OpenAI Rushed Up the Ladder It Is Now Kicking Away
Got no moat? Just build one
“It is a very common clever device that when anyone has attained the summit of greatness, he kicks away the ladder by which he has climbed up, in order to deprive others of the means of climbing up after him.”
- Georg Friedrich List
“Since time immemorial,” Colonel Pedro Baños writes, “the powerful have tried to impose their will and leave their mark wherever their tentacles and influence have reached.” So begins his bestseller, “Así se Domina el Mundo,” a 400-page treatise on geopolitics in which Baños unveils the keys that explain how the world works; how the relations between global powers begin, grow, and die; and how they do whatever it takes to stay in power and prevent others from gaining it.
In a chapter dedicated to “immortal geostrategies,” he mentions one evocatively called “kicking away the ladder.” The expression was first coined by 19th-century German economist Georg Friedrich List and later popularized by South Korean economist Ha-Joon Chang in a book of the same name. It describes a common behavior among political, military, and economic hegemons: They climb the power ladder to achieve an unchallengeable position. Then, using shady tactics and gaslighting—rarely met with resistance given their established supremacy—they explain why no one else can follow them up the ladder, effectively kicking it away. If their rhetoric focused on international welfare and the greater good fails, they can always resort to their intimidatory power.
The metaphor was originally intended to explain why early industrial superpowers (i.e., England), who had engaged in protectionist economic policies to grow, advocated for international free trade when they would’ve never become so dominant that way (one recent example is the Washington Consensus promoted by the US in the 80s). However, as an evergreen practice, it applies equally well between developed and developing nations as between industry incumbents and potential challengers.

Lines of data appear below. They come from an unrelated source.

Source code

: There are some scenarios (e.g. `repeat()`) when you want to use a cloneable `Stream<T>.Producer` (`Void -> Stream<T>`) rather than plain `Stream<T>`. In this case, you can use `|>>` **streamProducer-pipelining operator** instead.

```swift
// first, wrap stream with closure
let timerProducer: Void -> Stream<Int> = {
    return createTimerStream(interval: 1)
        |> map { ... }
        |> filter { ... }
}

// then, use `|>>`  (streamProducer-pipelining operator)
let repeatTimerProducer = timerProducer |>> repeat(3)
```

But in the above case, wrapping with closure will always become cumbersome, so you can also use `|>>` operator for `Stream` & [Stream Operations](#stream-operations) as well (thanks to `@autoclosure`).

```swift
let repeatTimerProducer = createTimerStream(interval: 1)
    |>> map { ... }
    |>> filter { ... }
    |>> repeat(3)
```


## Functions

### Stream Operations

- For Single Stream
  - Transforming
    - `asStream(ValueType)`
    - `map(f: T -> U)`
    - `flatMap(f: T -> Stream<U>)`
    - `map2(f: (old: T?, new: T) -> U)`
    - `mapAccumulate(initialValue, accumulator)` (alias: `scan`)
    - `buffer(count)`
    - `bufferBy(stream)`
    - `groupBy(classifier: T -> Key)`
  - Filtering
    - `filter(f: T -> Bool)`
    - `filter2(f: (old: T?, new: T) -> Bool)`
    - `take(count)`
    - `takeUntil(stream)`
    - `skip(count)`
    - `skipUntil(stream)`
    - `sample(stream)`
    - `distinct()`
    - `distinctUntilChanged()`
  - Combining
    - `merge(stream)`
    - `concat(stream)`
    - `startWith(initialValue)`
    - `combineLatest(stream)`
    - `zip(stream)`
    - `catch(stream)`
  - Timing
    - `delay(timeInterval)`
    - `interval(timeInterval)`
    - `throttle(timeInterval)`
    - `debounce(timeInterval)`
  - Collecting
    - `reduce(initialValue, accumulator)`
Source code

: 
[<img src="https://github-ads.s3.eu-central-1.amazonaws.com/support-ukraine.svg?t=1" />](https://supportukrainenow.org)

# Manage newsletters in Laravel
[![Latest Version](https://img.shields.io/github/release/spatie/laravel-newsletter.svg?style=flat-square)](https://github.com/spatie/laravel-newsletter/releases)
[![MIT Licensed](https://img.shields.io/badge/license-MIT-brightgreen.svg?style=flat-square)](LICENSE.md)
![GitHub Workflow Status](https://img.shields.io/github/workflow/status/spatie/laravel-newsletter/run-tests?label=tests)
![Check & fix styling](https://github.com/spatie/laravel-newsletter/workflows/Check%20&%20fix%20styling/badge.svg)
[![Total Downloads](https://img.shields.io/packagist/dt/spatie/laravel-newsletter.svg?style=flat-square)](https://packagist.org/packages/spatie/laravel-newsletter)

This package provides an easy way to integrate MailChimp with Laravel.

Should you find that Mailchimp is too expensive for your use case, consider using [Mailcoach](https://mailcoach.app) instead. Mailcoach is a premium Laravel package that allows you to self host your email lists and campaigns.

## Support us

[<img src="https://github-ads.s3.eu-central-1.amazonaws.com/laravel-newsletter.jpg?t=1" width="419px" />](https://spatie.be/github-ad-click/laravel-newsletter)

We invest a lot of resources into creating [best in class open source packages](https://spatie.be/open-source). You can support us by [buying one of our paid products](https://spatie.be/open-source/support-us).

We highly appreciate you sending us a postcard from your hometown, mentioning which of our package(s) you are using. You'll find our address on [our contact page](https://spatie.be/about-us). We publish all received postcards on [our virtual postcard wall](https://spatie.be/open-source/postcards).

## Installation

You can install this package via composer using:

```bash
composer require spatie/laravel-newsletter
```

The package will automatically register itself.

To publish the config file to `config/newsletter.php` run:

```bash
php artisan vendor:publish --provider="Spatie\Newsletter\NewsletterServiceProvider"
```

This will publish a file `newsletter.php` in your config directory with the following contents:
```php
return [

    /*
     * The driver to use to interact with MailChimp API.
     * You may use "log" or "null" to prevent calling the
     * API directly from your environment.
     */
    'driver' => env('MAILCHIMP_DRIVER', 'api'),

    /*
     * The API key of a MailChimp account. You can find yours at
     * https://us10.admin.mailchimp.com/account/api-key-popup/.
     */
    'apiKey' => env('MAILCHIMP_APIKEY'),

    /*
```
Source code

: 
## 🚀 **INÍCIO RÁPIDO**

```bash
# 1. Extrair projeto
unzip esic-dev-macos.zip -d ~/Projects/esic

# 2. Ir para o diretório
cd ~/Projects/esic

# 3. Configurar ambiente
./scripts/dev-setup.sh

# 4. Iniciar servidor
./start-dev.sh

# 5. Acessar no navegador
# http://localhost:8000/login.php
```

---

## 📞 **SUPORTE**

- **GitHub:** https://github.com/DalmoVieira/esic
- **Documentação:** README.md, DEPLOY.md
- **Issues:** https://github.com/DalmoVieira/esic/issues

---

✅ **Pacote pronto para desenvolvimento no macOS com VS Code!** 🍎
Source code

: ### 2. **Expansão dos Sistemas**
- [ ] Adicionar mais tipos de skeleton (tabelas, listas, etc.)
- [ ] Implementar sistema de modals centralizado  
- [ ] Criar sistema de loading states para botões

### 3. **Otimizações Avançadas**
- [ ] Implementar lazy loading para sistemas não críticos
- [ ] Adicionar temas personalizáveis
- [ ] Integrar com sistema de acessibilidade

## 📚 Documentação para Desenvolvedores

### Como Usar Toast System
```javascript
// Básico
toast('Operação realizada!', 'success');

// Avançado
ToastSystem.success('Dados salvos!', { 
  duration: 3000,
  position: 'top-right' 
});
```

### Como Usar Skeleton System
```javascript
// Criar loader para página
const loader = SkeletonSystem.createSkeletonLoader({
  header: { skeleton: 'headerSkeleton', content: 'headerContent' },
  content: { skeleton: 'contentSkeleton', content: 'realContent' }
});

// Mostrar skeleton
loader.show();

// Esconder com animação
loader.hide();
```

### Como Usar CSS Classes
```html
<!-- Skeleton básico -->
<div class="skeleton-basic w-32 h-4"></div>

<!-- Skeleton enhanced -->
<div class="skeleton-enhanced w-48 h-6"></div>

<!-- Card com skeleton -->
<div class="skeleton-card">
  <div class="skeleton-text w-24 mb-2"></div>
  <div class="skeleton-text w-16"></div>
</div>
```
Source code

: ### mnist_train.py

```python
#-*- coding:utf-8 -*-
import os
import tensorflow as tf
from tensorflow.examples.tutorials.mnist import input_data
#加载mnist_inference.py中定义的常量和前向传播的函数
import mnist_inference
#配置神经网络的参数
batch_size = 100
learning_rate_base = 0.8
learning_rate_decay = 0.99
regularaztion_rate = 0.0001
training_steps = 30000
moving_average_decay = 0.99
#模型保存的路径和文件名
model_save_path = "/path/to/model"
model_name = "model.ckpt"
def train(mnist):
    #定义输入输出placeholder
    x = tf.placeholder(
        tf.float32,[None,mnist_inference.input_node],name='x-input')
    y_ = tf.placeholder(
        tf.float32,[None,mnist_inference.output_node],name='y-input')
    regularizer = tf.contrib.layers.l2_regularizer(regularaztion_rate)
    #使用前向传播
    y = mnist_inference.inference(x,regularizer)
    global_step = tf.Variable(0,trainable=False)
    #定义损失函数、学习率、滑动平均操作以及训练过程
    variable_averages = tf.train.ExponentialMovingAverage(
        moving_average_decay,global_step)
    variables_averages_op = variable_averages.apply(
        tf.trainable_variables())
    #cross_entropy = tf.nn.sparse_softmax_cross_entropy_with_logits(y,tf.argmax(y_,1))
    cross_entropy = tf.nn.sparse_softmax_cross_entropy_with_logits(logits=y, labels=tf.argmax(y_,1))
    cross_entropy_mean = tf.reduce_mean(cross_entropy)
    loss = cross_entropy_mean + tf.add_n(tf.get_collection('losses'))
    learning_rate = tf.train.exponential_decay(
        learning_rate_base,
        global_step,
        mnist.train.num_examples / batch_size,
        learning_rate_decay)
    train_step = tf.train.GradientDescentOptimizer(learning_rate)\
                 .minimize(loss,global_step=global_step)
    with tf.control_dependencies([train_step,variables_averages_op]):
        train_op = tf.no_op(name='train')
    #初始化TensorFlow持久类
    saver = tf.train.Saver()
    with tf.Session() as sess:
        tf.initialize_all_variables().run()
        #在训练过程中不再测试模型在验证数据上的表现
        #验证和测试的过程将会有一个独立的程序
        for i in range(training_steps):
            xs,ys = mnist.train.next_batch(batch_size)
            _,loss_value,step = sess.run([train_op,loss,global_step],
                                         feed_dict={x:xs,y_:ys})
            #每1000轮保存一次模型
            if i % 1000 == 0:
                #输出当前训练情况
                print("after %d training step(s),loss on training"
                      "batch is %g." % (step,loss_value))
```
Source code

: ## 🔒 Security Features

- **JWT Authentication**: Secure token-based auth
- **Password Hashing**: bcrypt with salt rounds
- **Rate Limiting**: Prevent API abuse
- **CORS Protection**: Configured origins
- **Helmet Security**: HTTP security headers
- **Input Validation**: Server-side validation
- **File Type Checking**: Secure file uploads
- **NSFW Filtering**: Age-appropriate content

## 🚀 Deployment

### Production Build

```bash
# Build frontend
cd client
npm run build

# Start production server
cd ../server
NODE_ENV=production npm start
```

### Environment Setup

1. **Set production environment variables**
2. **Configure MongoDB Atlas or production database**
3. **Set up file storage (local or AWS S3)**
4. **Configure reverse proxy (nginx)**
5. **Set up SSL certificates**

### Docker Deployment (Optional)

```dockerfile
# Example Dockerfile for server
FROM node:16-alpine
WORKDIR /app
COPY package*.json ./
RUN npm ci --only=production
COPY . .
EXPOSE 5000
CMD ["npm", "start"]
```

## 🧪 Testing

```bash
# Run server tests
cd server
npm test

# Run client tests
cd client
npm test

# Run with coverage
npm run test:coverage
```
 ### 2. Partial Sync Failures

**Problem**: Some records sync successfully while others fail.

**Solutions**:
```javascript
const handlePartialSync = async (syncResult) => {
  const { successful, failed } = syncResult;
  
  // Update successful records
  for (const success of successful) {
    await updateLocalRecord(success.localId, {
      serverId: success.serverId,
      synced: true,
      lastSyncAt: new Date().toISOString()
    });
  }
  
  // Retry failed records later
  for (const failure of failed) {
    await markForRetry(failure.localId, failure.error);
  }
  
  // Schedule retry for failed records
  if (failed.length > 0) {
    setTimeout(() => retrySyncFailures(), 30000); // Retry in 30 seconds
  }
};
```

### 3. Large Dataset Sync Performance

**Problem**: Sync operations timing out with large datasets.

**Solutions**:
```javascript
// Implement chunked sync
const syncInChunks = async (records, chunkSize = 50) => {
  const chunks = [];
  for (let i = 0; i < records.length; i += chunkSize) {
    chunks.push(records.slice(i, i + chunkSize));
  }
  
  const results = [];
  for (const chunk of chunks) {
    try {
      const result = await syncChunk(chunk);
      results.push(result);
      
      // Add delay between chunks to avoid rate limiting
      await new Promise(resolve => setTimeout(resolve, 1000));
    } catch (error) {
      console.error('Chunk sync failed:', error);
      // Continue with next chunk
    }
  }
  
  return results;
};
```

As it stands today, the generative AI industry embodies the ideal characteristics—young, chaotic, highly unequal, and mostly unregulated—to be subject to the ladder-kicking strategy. It’s likely to happen soon, as it became clear after Sam Altman, OpenAI’s chief executive, testified before the Senate Judiciary Committee subcommittee on Privacy, Technology & the Law on Tuesday in a hearing dedicated to AI: “Oversight of A.I.: Rules for Artificial Intelligence.”